俺様めちゃモテイケメンが一人にはまったら。
翌日から同じ学校に会いたかった彼女がいると言うのに会えに行けない苦行のような日が続いた。

あと一日・・・。

俺には辛い数日だったが我慢したおかげで彼女の周りは三日ほどで元の静けさが戻った。
良かった、彼女に何もないまま落ち着いてくれて。
これで来週には美月と話をする事ができる。



待ちに待った日がやっと来た。俺は一時半には大翔の家に着いた。
『お前、早すぎ。』と大翔にも言われたが家で一人いるのも落ち着かなくて早いとわかりながら来てしまった。


「まあいいや。ちょっとお前に聞きたかったんだけど。」


大翔がまじめな顔になった。


「お前、美月ちゃんと今日会ってどうすんの?彼女になって下さいって言うつもり?」

「はあ?そりゃ、探しまくってやっと会えた相手だぞ、付き合って下さいって言うだろ。」

「まあ、そうだろうな。普通は・・・。」


普通って何だよ。

俺が言っちゃ悪いのかよ。

そんなふうに俺が不機嫌な顔になったのを見て、大翔が次に言った言葉に何も返せなかった。

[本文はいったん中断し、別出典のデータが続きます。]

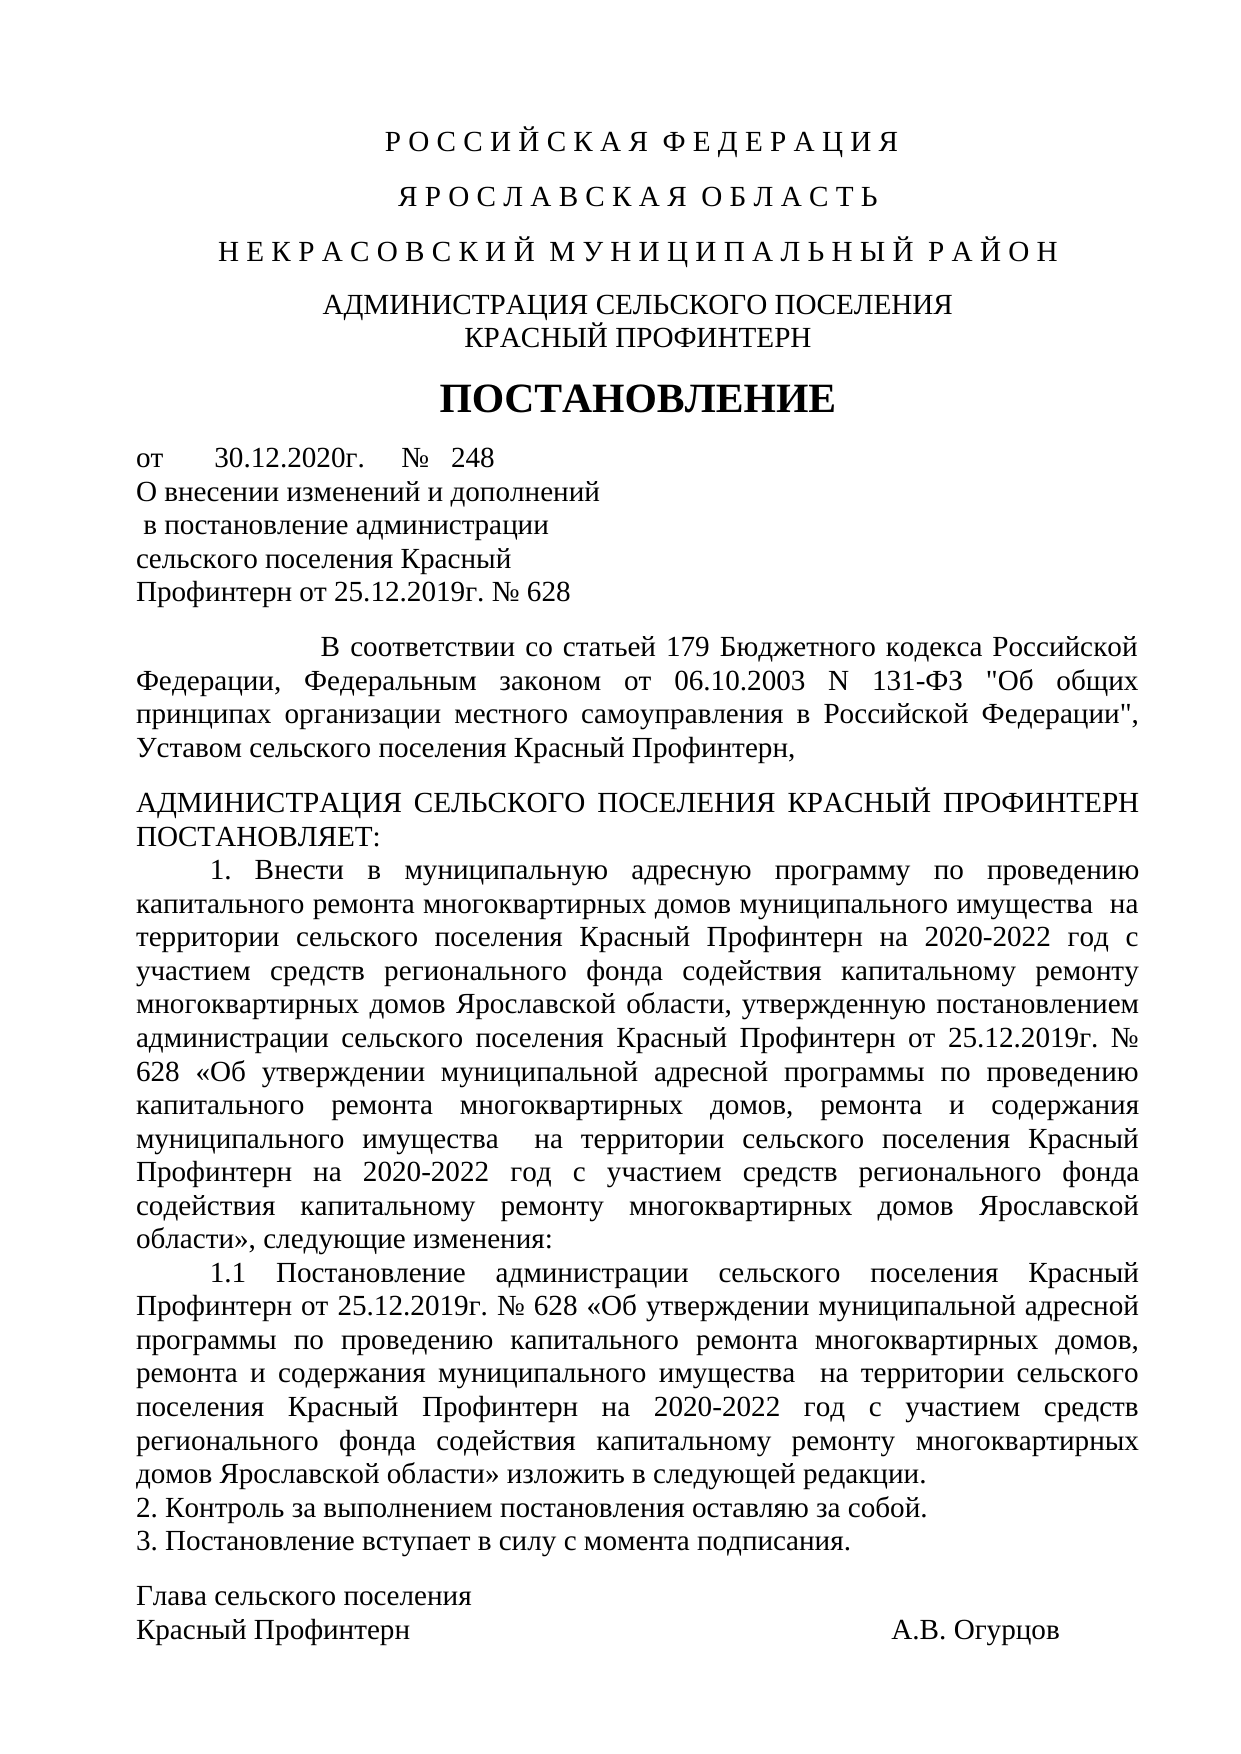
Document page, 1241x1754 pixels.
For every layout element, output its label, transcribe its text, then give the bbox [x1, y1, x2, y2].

text 3. Постановление вступает в силу с момента подписания. [136, 1523, 1140, 1557]
text в постановление администрации [136, 507, 1140, 541]
text 1. Внести в муниципальную адресную программу по проведению капитального ремонта многоквартирных домов муниципального имущества на территории сельского поселения Красный Профинтерн на 2020-2022 год с участием средств регионального фонда содействия капитальному ремонту многоквартирных домов Ярославской области, утвержденную постановлением администрации сельского поселения Красный Профинтерн от 25.12.2019г. № 628 «Об утверждении муниципальной адресной программы по проведению капитального ремонта многоквартирных домов, ремонта и содержания муниципального имущества на территории сельского поселения Красный Профинтерн на 2020-2022 год с участием средств регионального фонда содействия капитальному ремонту многоквартирных домов Ярославской области», следующие изменения: [136, 852, 1140, 1255]
text Р О С С И Й С К А Я Ф Е Д Е Р А Ц И Я [136, 124, 1140, 158]
text Я Р О С Л А В С К А Я О Б Л А С Т Ь [136, 179, 1140, 213]
text Глава сельского поселения [136, 1578, 1140, 1612]
text В соответствии со статьей 179 Бюджетного кодекса Российской Федерации, Федеральным законом от 06.10.2003 N 131-ФЗ "Об общих принципах организации местного самоуправления в Российской Федерации", Уставом сельского поселения Красный Профинтерн, [136, 629, 1140, 764]
text Красный Профинтерн А.В. Огурцов [136, 1612, 1140, 1645]
text КРАСНЫЙ ПРОФИНТЕРН [136, 321, 1140, 354]
text АДМИНИСТРАЦИЯ СЕЛЬСКОГО ПОСЕЛЕНИЯ [136, 287, 1140, 321]
text 1.1 Постановление администрации сельского поселения Красный Профинтерн от 25.12.2019г. № 628 «Об утверждении муниципальной адресной программы по проведению капитального ремонта многоквартирных домов, ремонта и содержания муниципального имущества на территории сельского поселения Красный Профинтерн на 2020-2022 год с участием средств регионального фонда содействия капитальному ремонту многоквартирных домов Ярославской области» изложить в следующей редакции. [136, 1255, 1140, 1490]
text сельского поселения Красный [136, 541, 1140, 574]
text Профинтерн от 25.12.2019г. № 628 [136, 574, 1140, 608]
text ПОСТАНОВЛЕНИЕ [136, 373, 1140, 421]
text О внесении изменений и дополнений [136, 474, 1140, 507]
text 2. Контроль за выполнением постановления оставляю за собой. [136, 1490, 1140, 1523]
text Н Е К Р А С О В С К И Й М У Н И Ц И П А Л Ь Н Ы Й Р А Й О Н [136, 234, 1140, 268]
text АДМИНИСТРАЦИЯ СЕЛЬСКОГО ПОСЕЛЕНИЯ КРАСНЫЙ ПРОФИНТЕРН ПОСТАНОВЛЯЕТ: [136, 785, 1140, 852]
text от 30.12.2020г. № 248 [136, 440, 1140, 474]
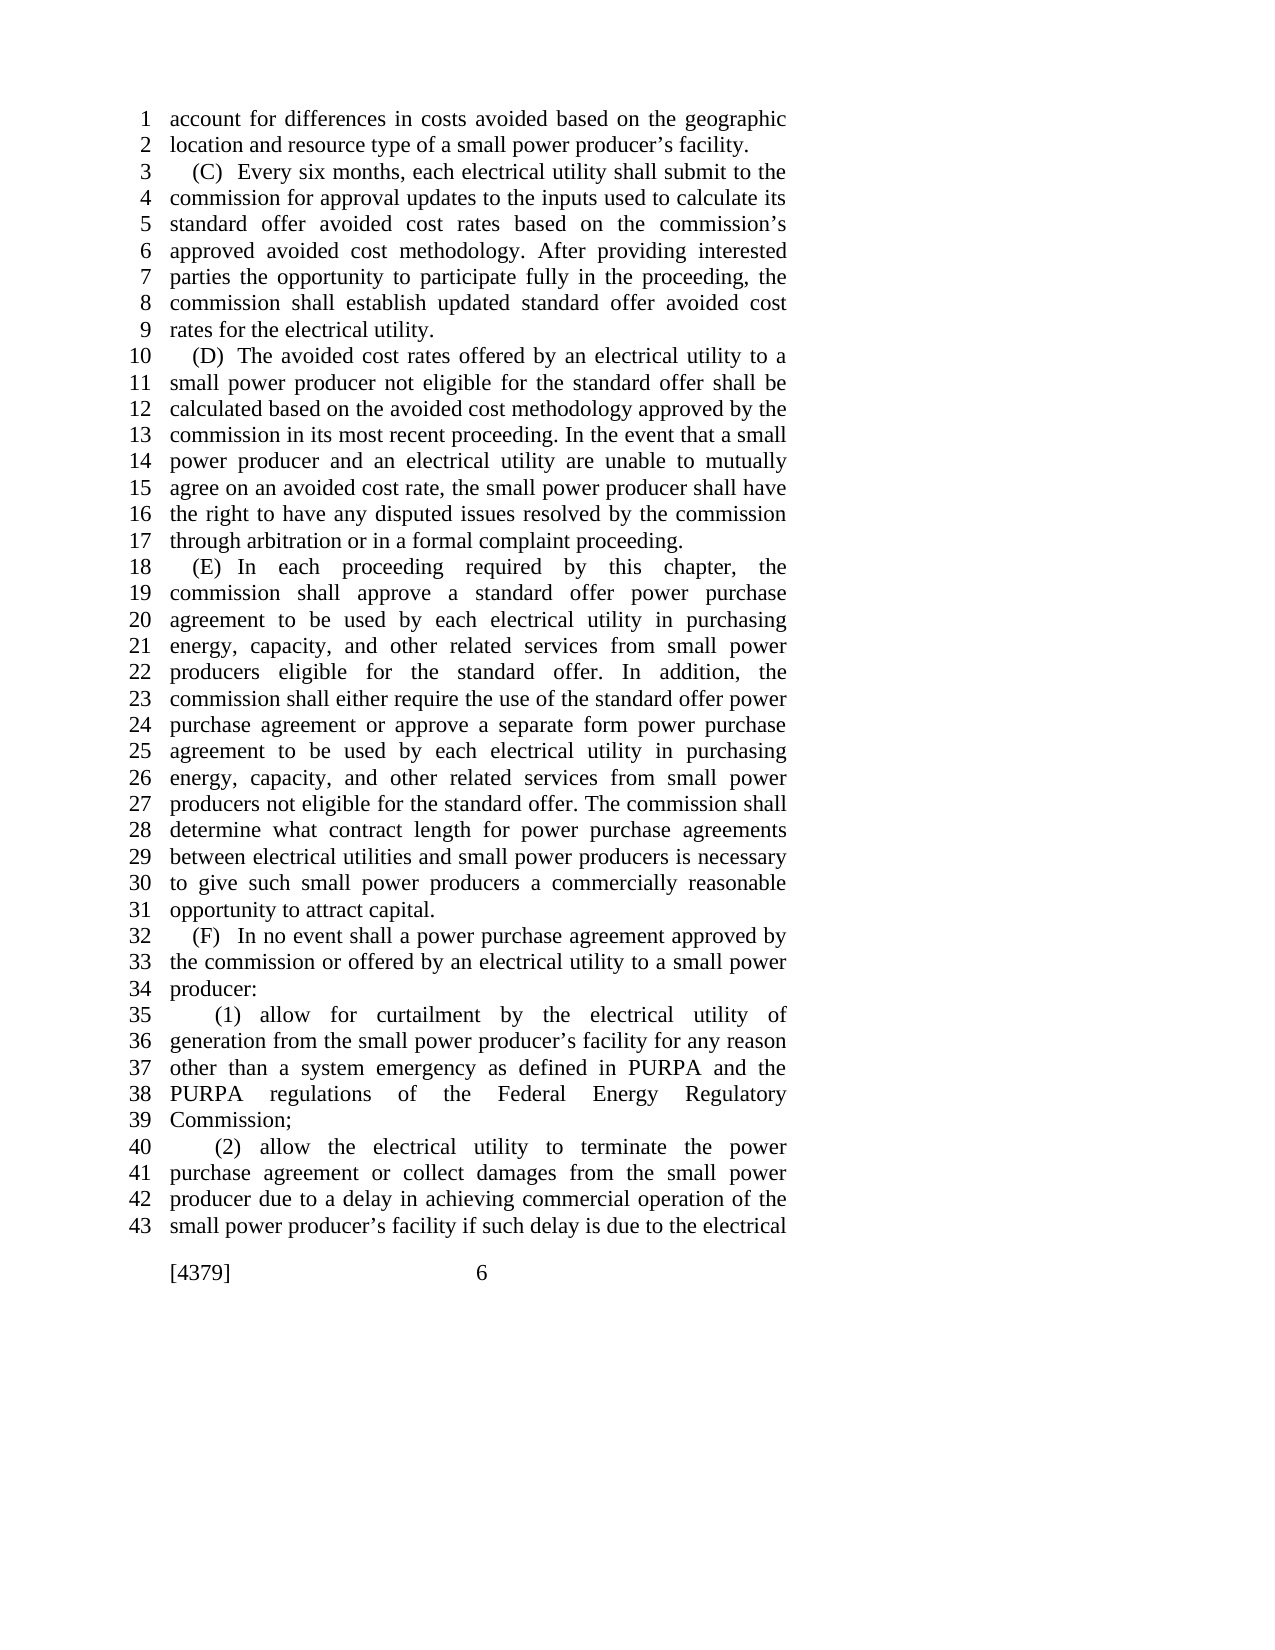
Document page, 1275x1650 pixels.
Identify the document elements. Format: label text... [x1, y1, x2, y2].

text (D) The avoided cost rates offered by an electrical utility to a small power producer not eligible for the standard offer shall be calculated based on the avoided cost methodology approved by the commission in its most recent proceeding. In the event that a small power producer and an electrical utility are unable to mutually agree on an avoided cost rate, the small power producer shall have the right to have any disputed issues resolved by the commission through arbitration or in a formal complaint proceeding. [169, 342, 787, 553]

「怒るなよ。でも今、美月ちゃんに告ったとしても振られるだけだぞ。考えてみろよ、お前が美月ちゃんに少し声かけただけで先週のような騒ぎになるんだぞ。たった一日お前が付きまとっただけであれだ、もし付き合うとなると・・・。それをわかってるのにOKなんて絶対しないだろ。今日だって本来ならどこかのカフェとかでもよかったんだ。でも『私たちがいくら一緒にいたからって誰かに見られたら絶対にまた美月に被害がでる』って七菜が言うから俺んちになったくらいだぞ?」


それはダメだ。美月に危険が及ぶのは。

でも、じゃあどうすればいいんだよ。

まだ全然話もしたことも無い彼女だけど、俺の本能が初めて求めた人に会えたのに、会う事はおろか話も出来ないのかよ。